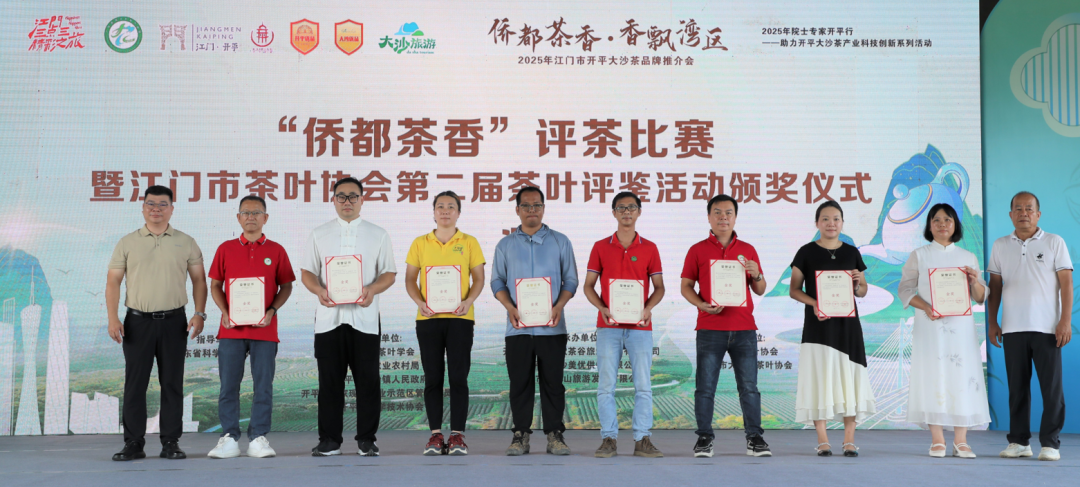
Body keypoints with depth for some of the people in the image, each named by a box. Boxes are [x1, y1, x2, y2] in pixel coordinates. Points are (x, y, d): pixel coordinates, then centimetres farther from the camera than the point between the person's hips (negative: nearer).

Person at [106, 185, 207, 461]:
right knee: (135, 384, 2)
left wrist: (200, 313, -5)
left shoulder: (185, 243, 7)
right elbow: (113, 282, 5)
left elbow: (199, 280, 8)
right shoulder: (127, 243, 7)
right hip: (137, 322, 0)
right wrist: (113, 318, -6)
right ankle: (133, 443, 10)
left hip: (173, 322, 0)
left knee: (172, 384, 4)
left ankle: (171, 443, 11)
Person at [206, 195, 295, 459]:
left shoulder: (276, 250, 6)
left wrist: (272, 311, -7)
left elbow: (286, 285, 8)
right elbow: (215, 284, 11)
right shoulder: (225, 249, 8)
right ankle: (229, 439, 10)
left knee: (263, 386, 1)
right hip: (231, 328, 1)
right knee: (228, 385, 2)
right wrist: (224, 312, -5)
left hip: (264, 328, -1)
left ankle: (258, 438, 9)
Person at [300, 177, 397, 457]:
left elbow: (389, 273, 7)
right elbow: (306, 272, 10)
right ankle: (329, 441, 12)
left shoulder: (378, 235, 9)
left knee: (367, 381, 0)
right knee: (330, 381, 4)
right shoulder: (319, 234, 12)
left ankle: (366, 440, 10)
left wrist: (372, 290, -13)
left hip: (365, 317, -1)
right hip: (328, 317, 1)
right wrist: (319, 291, -11)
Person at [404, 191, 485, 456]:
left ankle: (457, 435, 5)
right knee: (433, 377, 4)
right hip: (428, 318, 1)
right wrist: (419, 302, -10)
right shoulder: (420, 243, 9)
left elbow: (479, 278, 4)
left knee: (459, 377, -1)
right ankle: (435, 434, 11)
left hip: (459, 318, -1)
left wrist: (468, 301, -13)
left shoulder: (469, 242, 6)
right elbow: (410, 278, 8)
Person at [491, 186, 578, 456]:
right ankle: (521, 434, 11)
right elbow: (497, 282, 8)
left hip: (551, 326, -1)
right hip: (518, 327, 1)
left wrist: (558, 307, -11)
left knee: (552, 381, 2)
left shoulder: (560, 242, 8)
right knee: (520, 382, 3)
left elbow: (570, 280, 6)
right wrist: (511, 308, -9)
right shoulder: (505, 245, 11)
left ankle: (554, 434, 9)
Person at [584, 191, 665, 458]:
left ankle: (642, 439, 6)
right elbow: (588, 285, 7)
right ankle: (609, 439, 6)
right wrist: (603, 308, -11)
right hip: (608, 325, 0)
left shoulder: (649, 248, 8)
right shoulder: (601, 247, 7)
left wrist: (648, 308, -11)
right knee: (606, 385, -1)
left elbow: (659, 287, 8)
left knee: (643, 385, -1)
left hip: (640, 326, 0)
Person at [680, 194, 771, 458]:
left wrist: (756, 275, -7)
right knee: (705, 386, 0)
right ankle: (704, 438, 8)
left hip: (744, 328, 2)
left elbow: (760, 291, 15)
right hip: (710, 328, -2)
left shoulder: (748, 250, 12)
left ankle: (755, 437, 10)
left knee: (749, 386, 3)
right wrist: (703, 305, -13)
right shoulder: (698, 250, 6)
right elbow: (686, 286, 4)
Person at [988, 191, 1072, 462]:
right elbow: (995, 286, 13)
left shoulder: (1054, 242, 4)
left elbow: (1066, 282, 0)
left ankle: (1050, 443, 5)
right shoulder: (1000, 246, 11)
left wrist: (1066, 321, -9)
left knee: (1052, 386, -2)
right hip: (1013, 328, 2)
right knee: (1017, 387, 6)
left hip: (1047, 328, -2)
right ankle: (1019, 441, 13)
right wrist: (992, 322, 8)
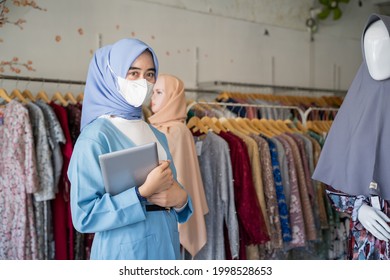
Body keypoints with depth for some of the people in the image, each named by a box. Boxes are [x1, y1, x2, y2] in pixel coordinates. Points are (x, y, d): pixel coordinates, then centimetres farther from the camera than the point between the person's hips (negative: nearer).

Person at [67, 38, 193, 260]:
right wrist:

**Task prompt:** Quote the records above exactly, from the first line through the line containing "left ankle: (642, 439, 6)", and leave out the pictures.

**Answer area:**
Body keypoints with depth for some of the people in the image, each named by a box. Boxes are [x1, y1, x2, y2] in pixel coordinates. Points are (x, y, d): pixel coordinates, then centimetres farther from the camera than the point between the person's hips (negative: nearer).

Person at [106, 185, 207, 461]:
right knee: (135, 384, 2)
left wrist: (200, 313, -5)
left shoulder: (185, 243, 7)
right elbow: (113, 282, 5)
left elbow: (199, 280, 8)
right shoulder: (127, 243, 7)
right hip: (137, 322, 0)
right wrist: (113, 318, -6)
right ankle: (133, 443, 10)
left hip: (173, 322, 0)
left knee: (172, 384, 4)
left ankle: (171, 443, 11)
Person at [206, 195, 295, 459]:
left shoulder: (276, 250, 6)
left wrist: (272, 311, -7)
left elbow: (286, 285, 8)
right elbow: (215, 284, 11)
right shoulder: (225, 249, 8)
right ankle: (229, 439, 10)
left knee: (263, 386, 1)
right hip: (231, 328, 1)
right knee: (228, 385, 2)
right wrist: (224, 312, -5)
left hip: (264, 328, -1)
left ankle: (258, 438, 9)
Person at [300, 177, 397, 457]:
left elbow: (389, 273, 7)
right elbow: (306, 272, 10)
right ankle: (329, 441, 12)
left shoulder: (378, 235, 9)
left knee: (367, 381, 0)
right knee: (330, 381, 4)
right shoulder: (319, 234, 12)
left ankle: (366, 440, 10)
left wrist: (372, 290, -13)
left hip: (365, 317, -1)
right hip: (328, 317, 1)
right wrist: (319, 291, -11)
Person at [404, 191, 485, 456]:
left ankle: (457, 435, 5)
right knee: (433, 377, 4)
right hip: (428, 318, 1)
right wrist: (419, 302, -10)
right shoulder: (420, 243, 9)
left elbow: (479, 278, 4)
left knee: (459, 377, -1)
right ankle: (435, 434, 11)
left hip: (459, 318, -1)
left wrist: (468, 301, -13)
left shoulder: (469, 242, 6)
right elbow: (410, 278, 8)
Person at [491, 186, 578, 456]:
right ankle: (521, 434, 11)
right elbow: (497, 282, 8)
left hip: (551, 326, -1)
right hip: (518, 327, 1)
left wrist: (558, 307, -11)
left knee: (552, 381, 2)
left shoulder: (560, 242, 8)
right knee: (520, 382, 3)
left elbow: (570, 280, 6)
right wrist: (511, 308, -9)
right shoulder: (505, 245, 11)
left ankle: (554, 434, 9)
Person at [584, 191, 665, 458]:
left ankle: (642, 439, 6)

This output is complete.